Dr. Sunil Aggarwal Discusses The Geography of Medical Marijuana

Sunil Aggarwal, PhD And Medical Marijuana Advocate Discusses Geography of Washington Marijuana

Transcript: My name is Sunil Aggarwal. I am a trainee in the medical scientist program at the University of Washington, 4th year medical student, I hold a PhD in medical geography. Recently I was a medical student delegate to the American Medical Association. Cannabis is a botanical medicine that has an established track record of safety, non-toxicity, for 3 millennia of documented history. Effectiveness that has been shown in numerous highly randomized control trials, to case reports from numerous cultures around the world.

The psychologically activating properties of cannabis, which I thought, were important for stress reduction and quality of life. Plus it’s a discovery, its helped us to discover a signaling system, in humans and throughout most living organisms, called the cannabinoid signaling system which is fascinating from a neuro-scientific standpoint for me.

So, what led Dr Aggarwal to the medical cannabis movement?

It began while he was an undergraduate.

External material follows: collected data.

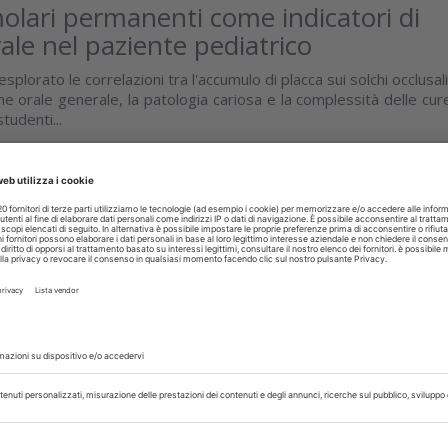
molari permanenti come indicatori di
rale nel paziente pediatrico
splorato le correlazioni tra l'accumulo di placca sui solchi occlusali
ene orale generale, la patologia cariosa e la complessità delle cur
tudenti...
isci
REVENZIONE
30 Aprile 2026
della carie radicolare: il ruolo dei
i nella pratica clinica
la ricerca è stato analizzare comparativamente le formulazion
 comprendere il loro potenziale nella gestione clinica non invasiva
isci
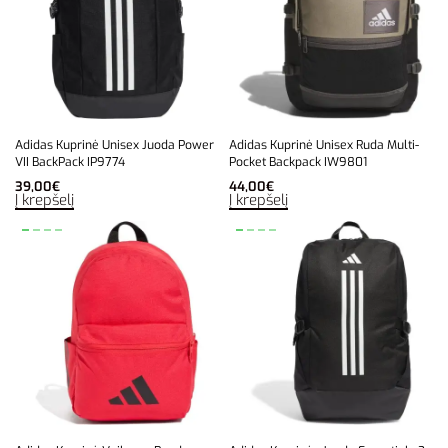
Adidas Kuprinė Unisex Juoda Power
Adidas Kuprinė Unisex Ruda Multi-
VII BackPack IP9774
Pocket Backpack IW9801
39,00
€
44,00
€
Į krepšelį
Į krepšelį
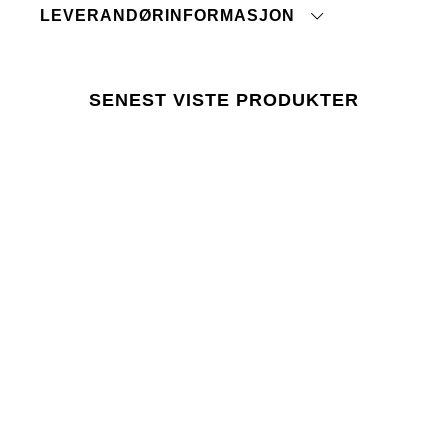
LEVERANDØRINFORMASJON
Stryk på middels temperatur
Vaskes og strykes med innsiden ut
Opprinnelsesland:
Vaskes sammen med like farger
Tolltariffnummer:
Skal ikke tromles tørr
Fabrikk:
SENEST VISTE PRODUKTER
Leverandør:
trykk her
Siste revisjonsdato:
Lager 157 krever at bruken av kjemikalier i og
under produksjonen følger EUs lovgivning REACH.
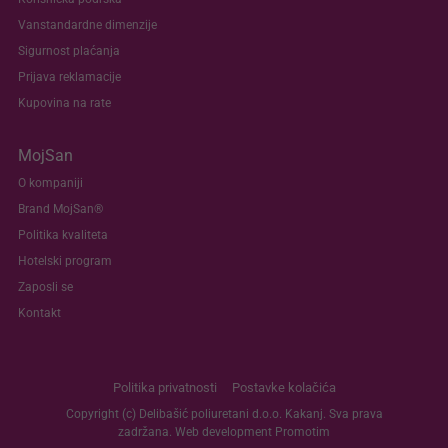
Vanstandardne dimenzije
Sigurnost plaćanja
Prijava reklamacije
Kupovina na rate
MojSan
O kompaniji
Brand MojSan®
Politika kvaliteta
Hotelski program
Zaposli se
Kontakt
Politika privatnosti
Postavke kolačića
Copyright (c) Delibašić poliuretani d.o.o. Kakanj. Sva prava
zadržana. Web development
Promotim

He says that when he discovered “marijuana wasn’t a horribly dangerous thing” he wanted to study it thoroughly and he has done so for at least the past decade.

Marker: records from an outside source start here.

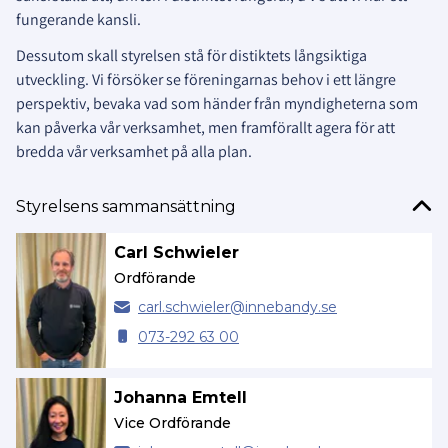
fungerande kansli.
Dessutom skall styrelsen stå för distiktets långsiktiga
utveckling. Vi försöker se föreningarnas behov i ett längre
perspektiv, bevaka vad som händer från myndigheterna som
kan påverka vår verksamhet, men framförallt agera för att
bredda vår verksamhet på alla plan.
Styrelsens sammansättning
Carl Schwieler
Ordförande
carl.
schwieler@
innebandy.se
073-292 63 00
Johanna Emtell
Vice Ordförande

When he convinced the UW chapter of the medical student group to support a resolution he had written in support of rescheduling cannabis, he presented the idea and his research to the American Medical Association (AMA) at its annual meeting in 2008. The organization agreed to study the issue for a year.

At its 2009 meeting, the country’s largest physicians’ organization formally adopted a policy urging the federal government to reclassify, or “reschedule,” cannabis.

It was Aggarwal’s research, dissertation, and the two articles derived from it and published in the Journal of Opioid Management that helped convince the American Medical Association (AMA) of the potential for medical uses of cannabis and led the organization to reverse previous policy and call for the rescheduling of cannabis so that more research could be conducted upon it.

So far, the government has not changed its policy and, incredibly, has stepped up efforts to quash medical cannabis production in the states that have legalized it for medical use.

Dr Aggarwal also holds degrees in chemistry, philosophy and religious studies and is a much-sought-after speaker at medical, drug policy reform and other conferences and conventions.